The publisher and chief editor of the Jafra News site in Jordan were jailed for posting a video that allegedly showed a Qatari prince cavorting with several women.
Jordanian authorities arrested the publisher and chief editor of the Jafra News website on September 17, 2013, for “disturbing relations with a foreign state.” The website had posted a YouTube video allegedly showing a Qatari prince sitting, dancing, and showering with several women.
The Jordanian authorities should drop the charge and free the two men – Nidhal al-Fara’neh, the publisher, and Amjad Mu’ala, the chief editor. The law is too broad and vague and represents an impermissible restriction on free expression by criminalizing peaceful criticism of foreign countries and leaders.
“Jordanian authorities who talk about reform lose their credibility when they arrest journalists for posting a YouTube video allegedly about a prince’s hijinks,” said Joe Stork, acting Middle East director. “Jordan should be more concerned about harming its international image by prosecuting journalists, than about losing face with Qatar over a lone posting on a news site.”
About 15 police officers raided the Jafra News office after 4 p.m. on September 17, searching for al-Fara’neh and Mu’ala, who were not there, a Jafra News employee told Human Rights Watch. The police arrested them later that evening.
The Jafra employee said that the police officers who searched the office mentioned the video, which the site posted on September 14. The video, which an unknown third party produced and posted to YouTube in July 2012, shows a man, or men, lounging on a bed with a woman, dancing with another, and showering with a third. The video title claims the figure in all cases is a brother of Qatar’s ruler. The Jafra employee said the site had no connection with the production of the video.
Jordanian media reports said that an Amman prosecutor on September 18 charged al-Fara’neh and Mu’ala with violating article 118 of Jordan’s penal code, which punishes “anyone who engages in acts, writings, or speeches not approved by the government that would subject Jordan to the danger of violent acts or disturb its relations with a foreign state . . . ” The charge is punishable by a minimum of five years in prison.
The prosecutor transferred the case to Jordan’s quasi-military State Security Court, which under Jordan’s State Security Court Law of 1959 has jurisdiction over all penal code crimes “against the internal or external security of the state.” The men’s lawyer told Human Rights Watch that he had not been able to post bail as of September 19, because the case file had not yet arrived at the State Security Court from the public prosecutor’s office.
Another Amman-based lawyer told Human Rights Watch that prosecutors violated the Press and Publications Law when they transferred the case to the State Security Court. Under article 42 of the press law, a judge with the Court of First Instance who specializes in press and publications cases has jurisdiction over journalists facing charges related to Jordan’s external or internal security, rather than the State Security Court.

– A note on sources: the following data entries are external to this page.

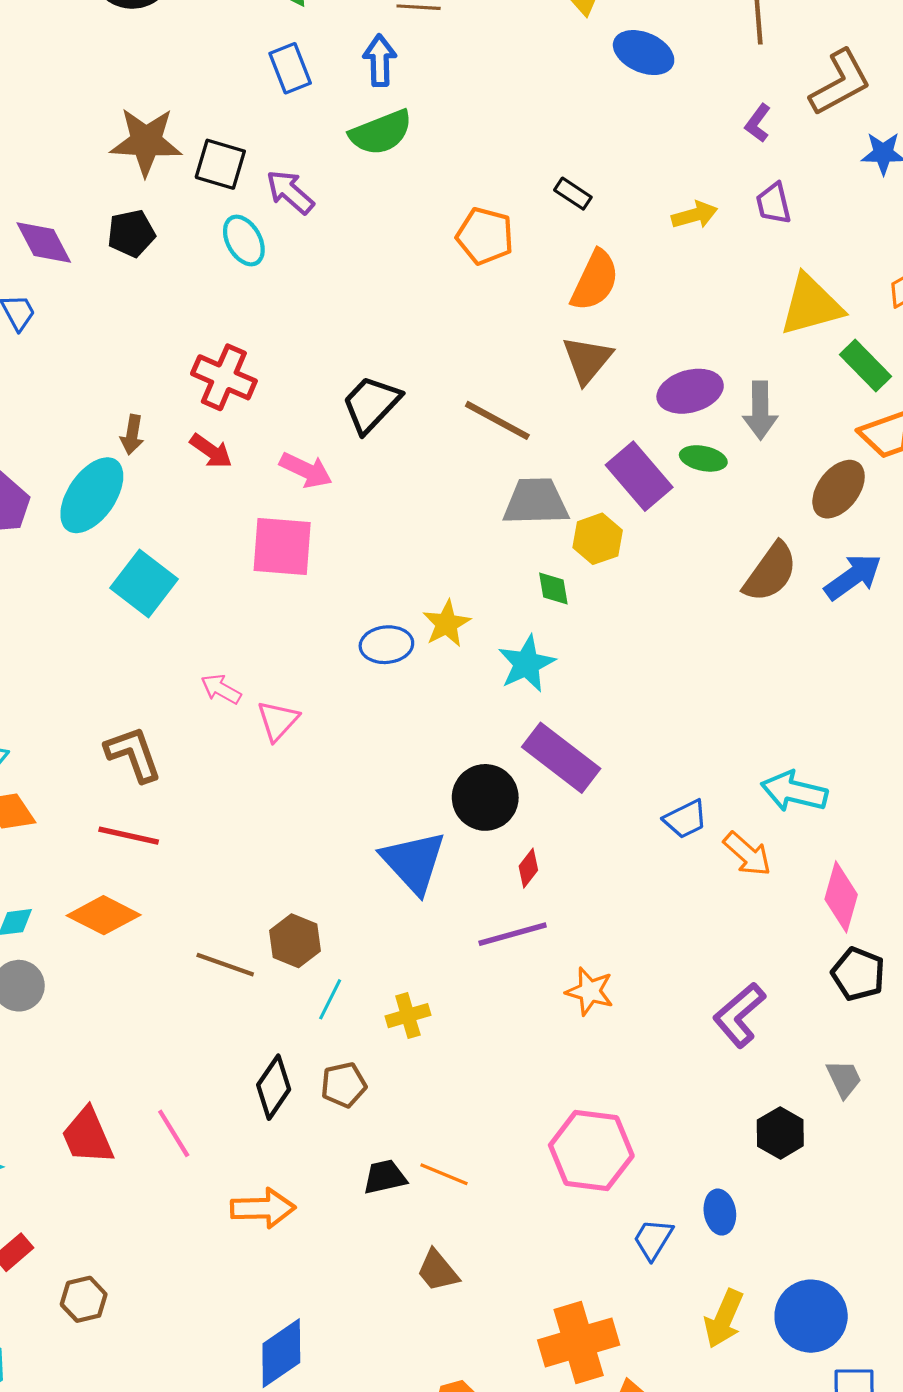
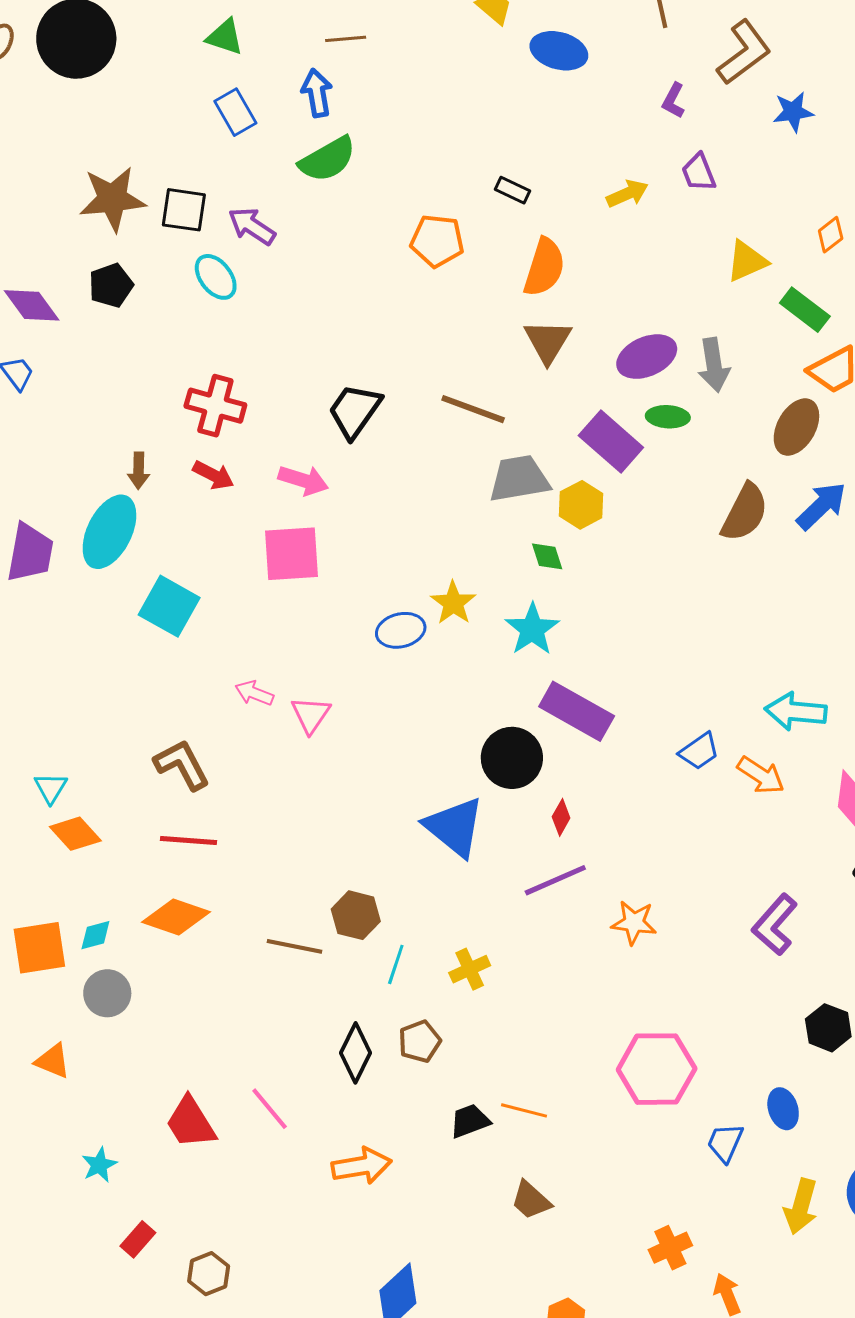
yellow triangle: (811, 305) -> (747, 261), size x0.7
orange cross: (579, 1342) -> (670, 1248), size x0.6

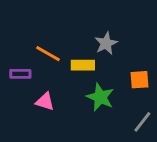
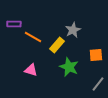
yellow rectangle: (83, 65) -> (57, 45), turned -49
purple rectangle: (20, 74) -> (14, 24), moved

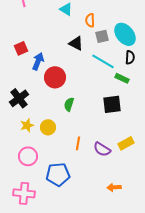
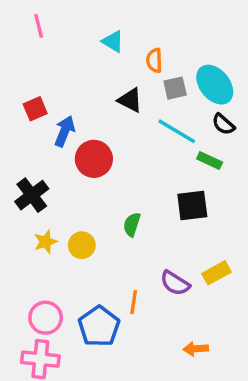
black semicircle: (130, 57) -> (223, 124), turned 128
green semicircle: (69, 104) -> (132, 224), moved
orange line: (78, 143) -> (134, 302), moved
pink circle: (28, 156) -> (46, 318), moved
blue pentagon: (58, 174) -> (99, 326), turned -30

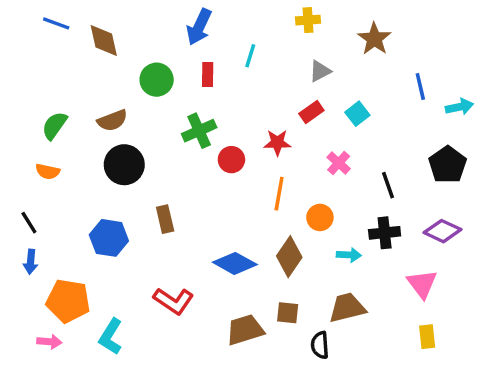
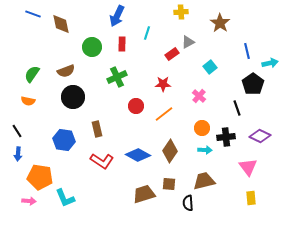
red rectangle: (311, 112) -> (172, 54), moved
red circle: (231, 160) -> (136, 106), moved
black pentagon: (448, 165) -> (253, 84), moved
black line: (388, 185) -> (237, 108), moved
orange line: (279, 194) -> (164, 114), turned 42
orange circle: (320, 217) -> (202, 128), moved
red L-shape: (174, 301) -> (102, 161), moved
cyan L-shape: (111, 337) -> (65, 198), turned -55

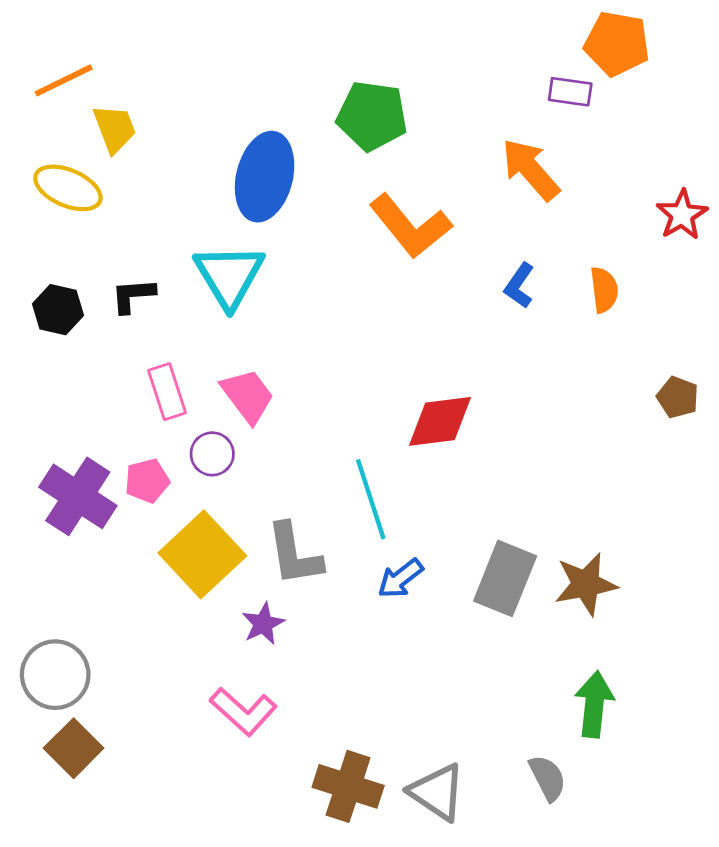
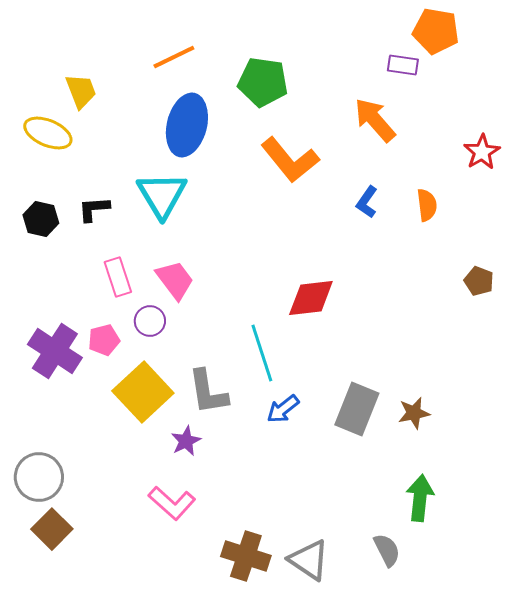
orange line: (64, 80) -> (174, 57), moved
brown star: (586, 584) -> (414, 413), size x0.7

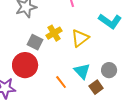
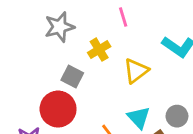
yellow cross: (54, 33) -> (99, 50), moved

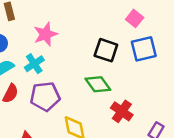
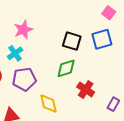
pink square: (135, 18) -> (109, 13), moved
green diamond: (98, 84) -> (66, 68), turned -70

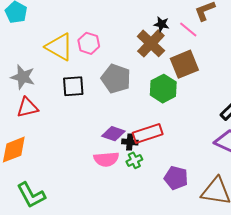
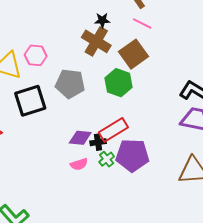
pink line: (188, 29) -> (142, 23), moved
black square: (73, 86) -> (30, 101), size x1.4
pink semicircle: (106, 159) -> (79, 164), size x0.7
purple pentagon: (176, 178) -> (132, 155), moved, size x1.4

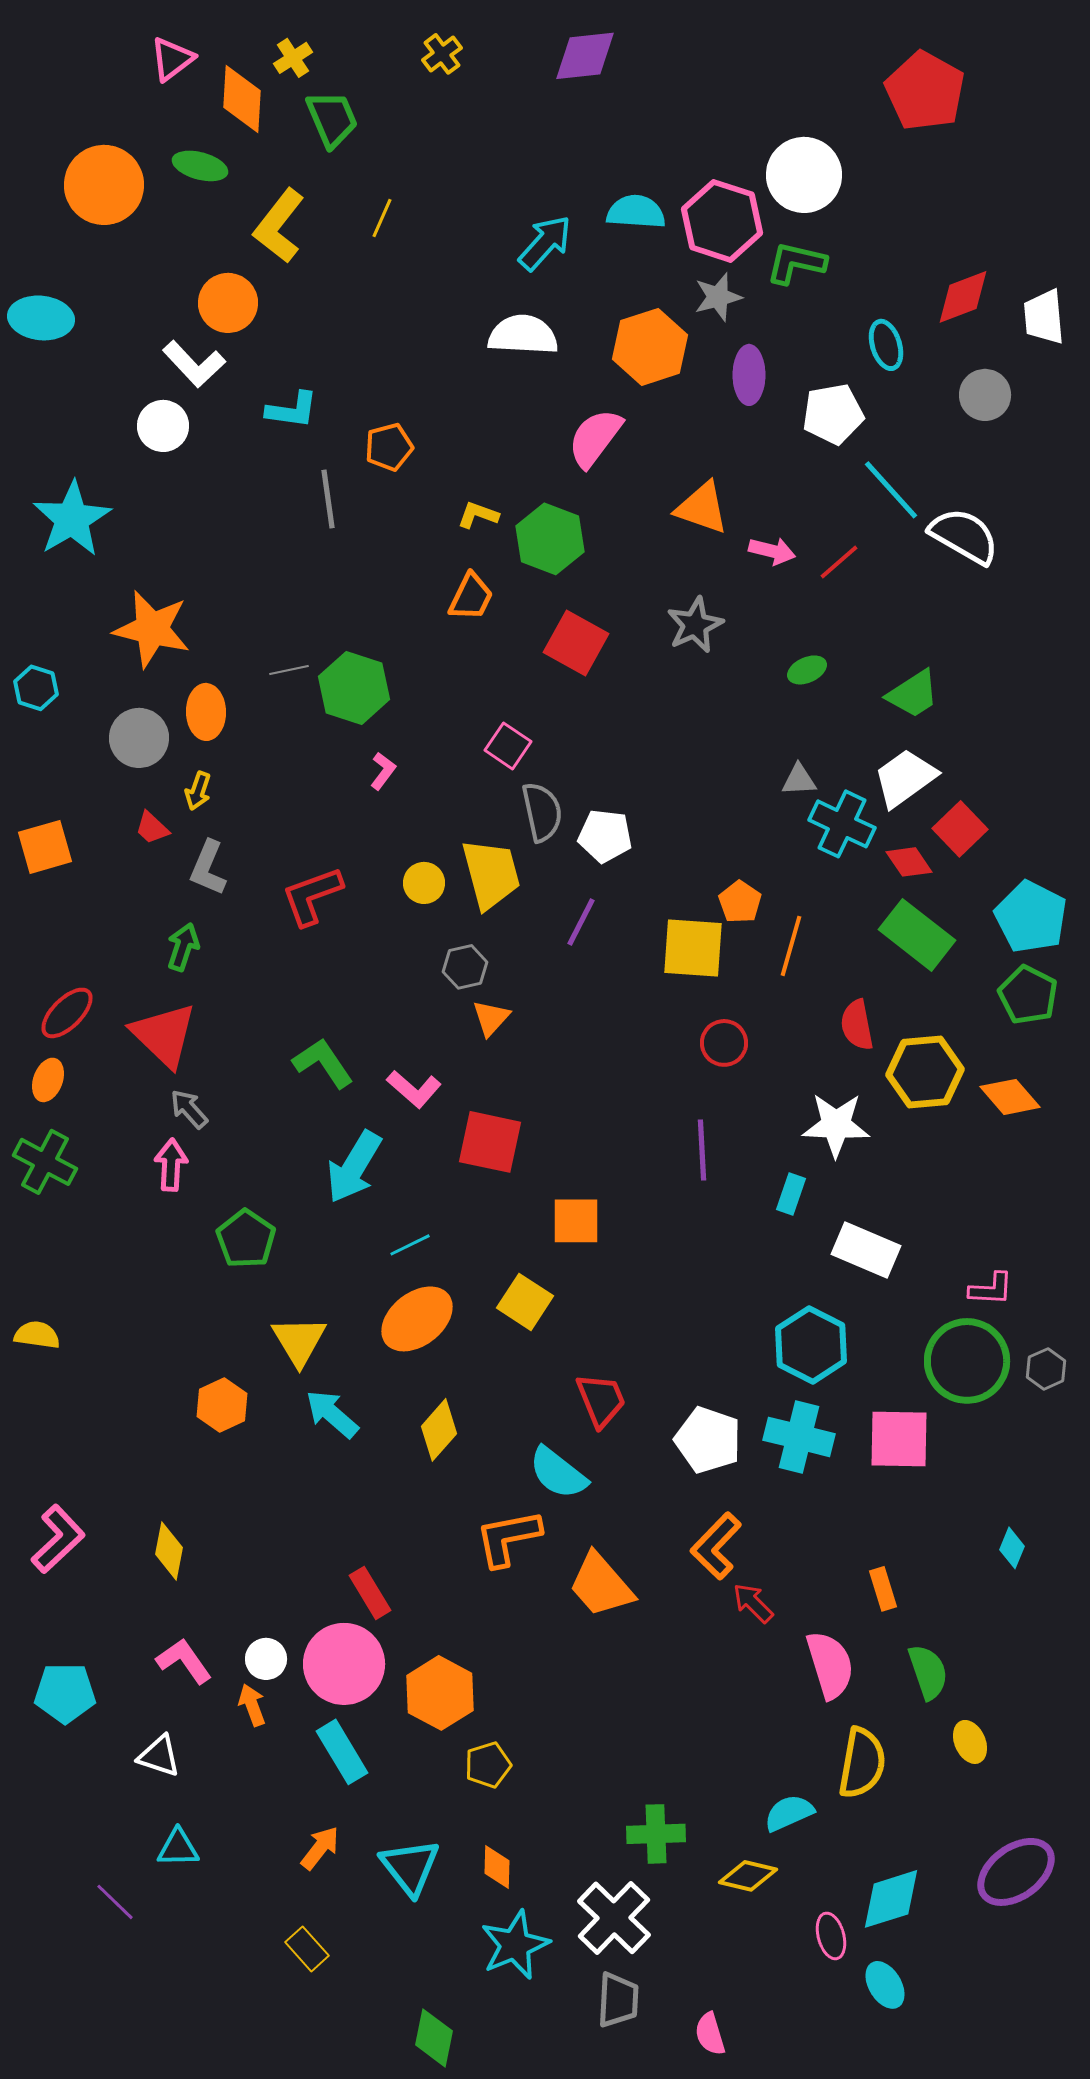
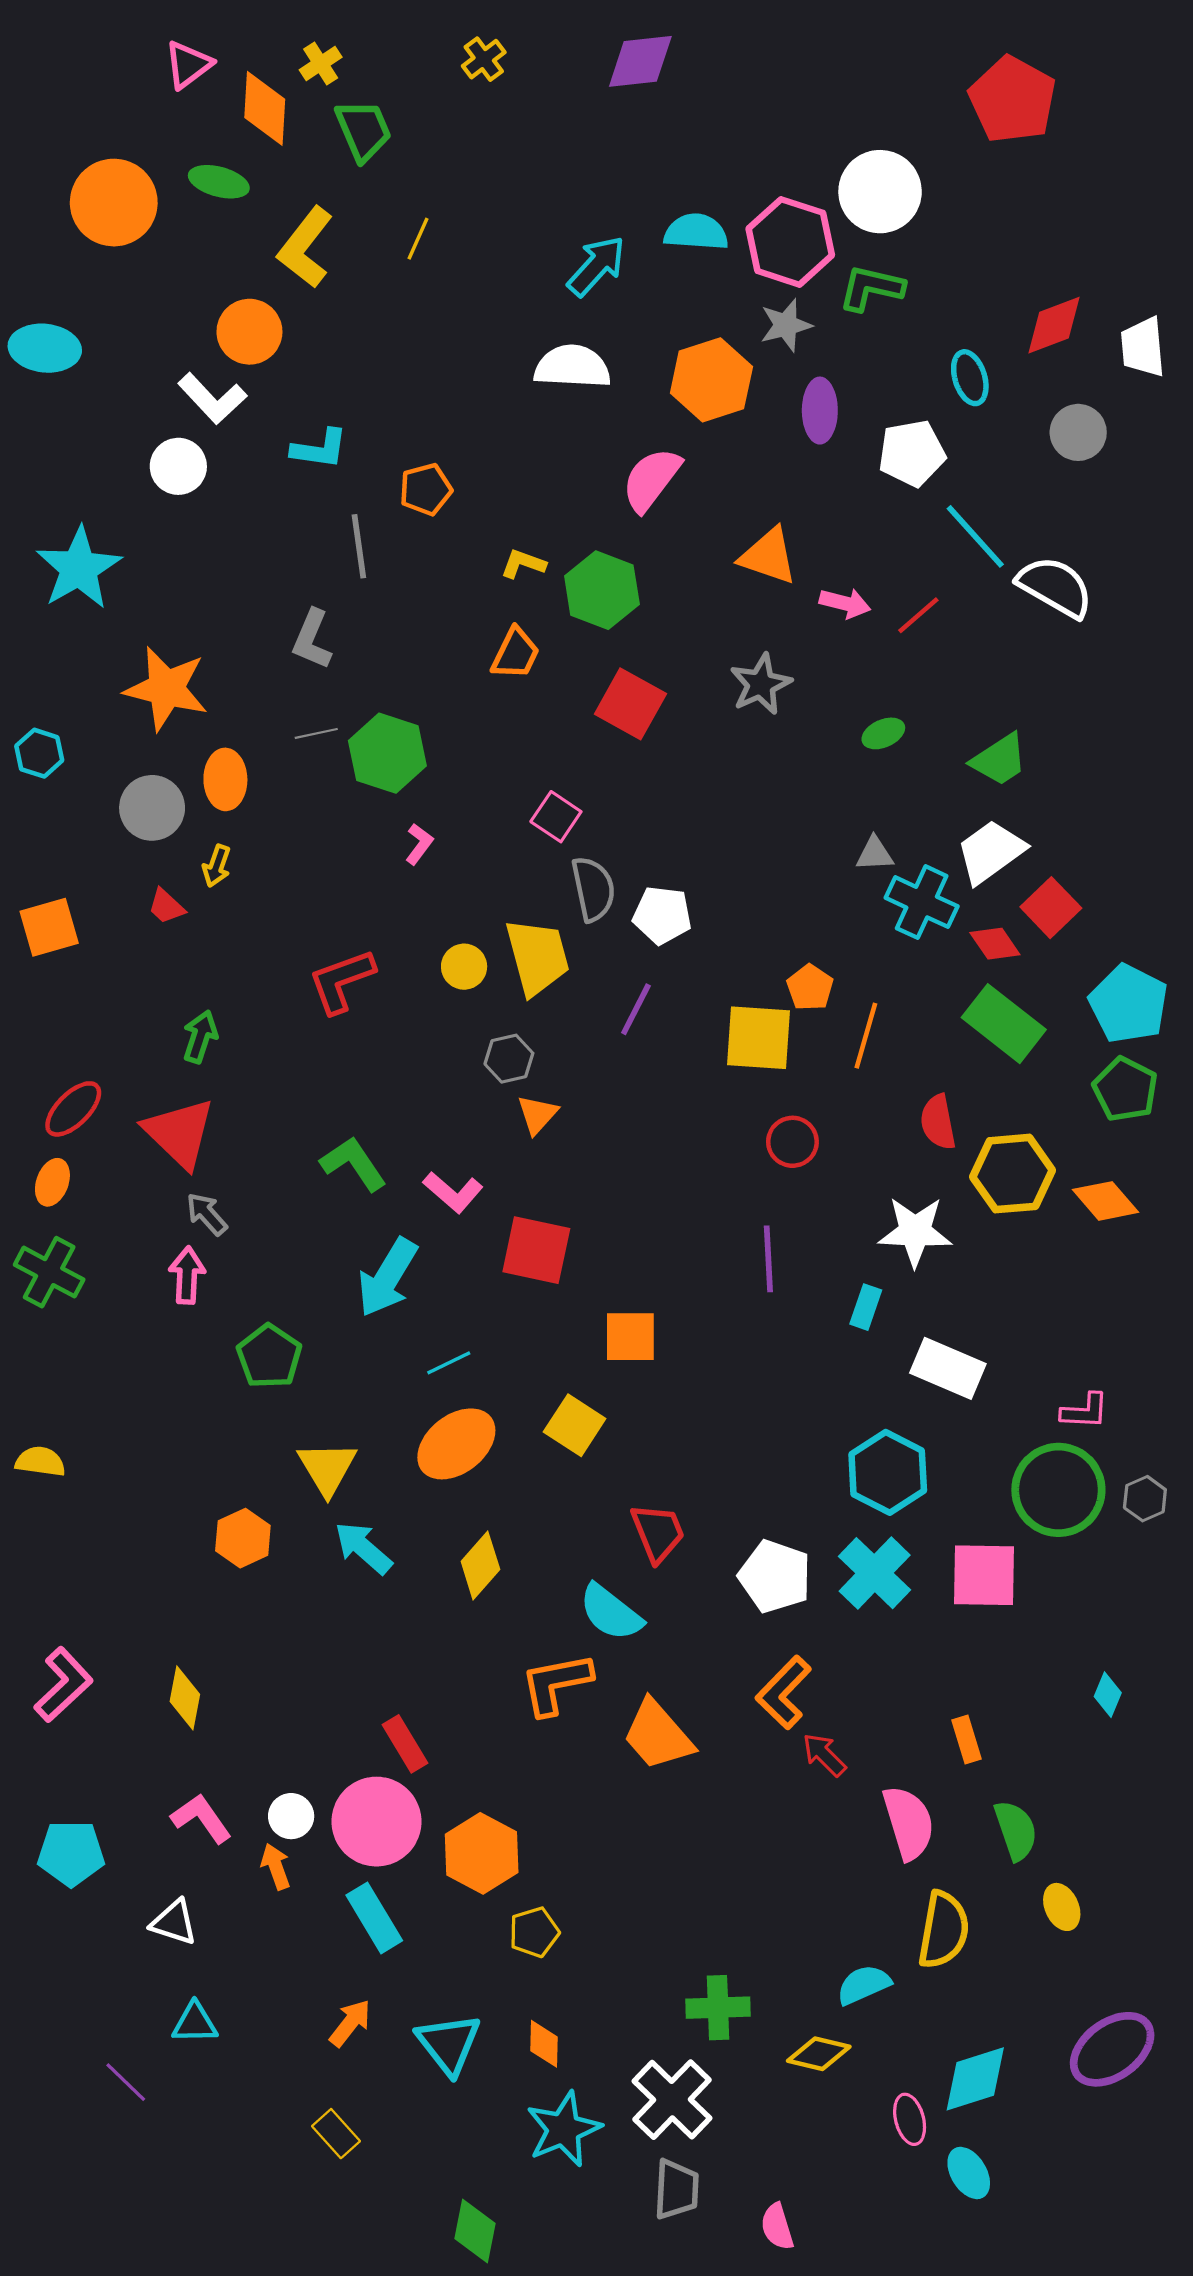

Article 42 also says that media workers may not be detained for expressing opinions in speech or writing.
Unlike many news websites that authorities censored in June 2013 for refusing to register with Jordan’s press and publications department, Jafra News registered and complies with 2012 press law amendments that bring news websites into the same regulatory structure that governs print publications. Human Rights Watch criticized the 2012 regulations for online media as arbitrary interference in the right to free expression.
Though some websites, such as Jafra News, have registered with the press department, dozens of others refused and have been blocked inside Jordan since June 2, 2013, on the order of the director of the press department.
“Jordanian authorities seem to want to have it both ways with the staff of online publications,” Stork said. “Jordan subjects online journalists to the same harassment and threat of prosecution as print journalists under the press law, but denies them the few protections other journalists have, such as trials in the regular courts.”
Despite guarantees of free expression in article 15 of Jordan’s 2011 constitution, Jordanian authorities continue prosecuting media professionals and ordinary citizens for dubious criminal offenses related to speech. In addition to article 118, Jordanian prosecutors continue to use many vague provisions of Jordan’s 1960 penal code to criminalize peaceful expression.
Freedom of expression is guaranteed under article 15 of Jordan’s constitution. The International Covenant on Civil and Political Rights (ICCPR), to which Jordan is a state party, protects the right to freedom of expression, including “freedom to seek, receive, and impart information and ideas of all kinds, regardless of frontiers, either orally, in writing or in print, in the form of art, or through any other media of his choice” (article 19).
International law allows only those narrowly defined restrictions on these rights that are in conformity with the law and are necessary in a democratic society for national security or public safety, public order, the protection of public health or morals, or the protection of the rights and freedoms of others.
“King Abdullah has talked about reform, but he needs to make it real,” Stork said. “King Abdullah should urge the parliament to remove all penal code and press code articles that interfere with the right to peaceful expression.”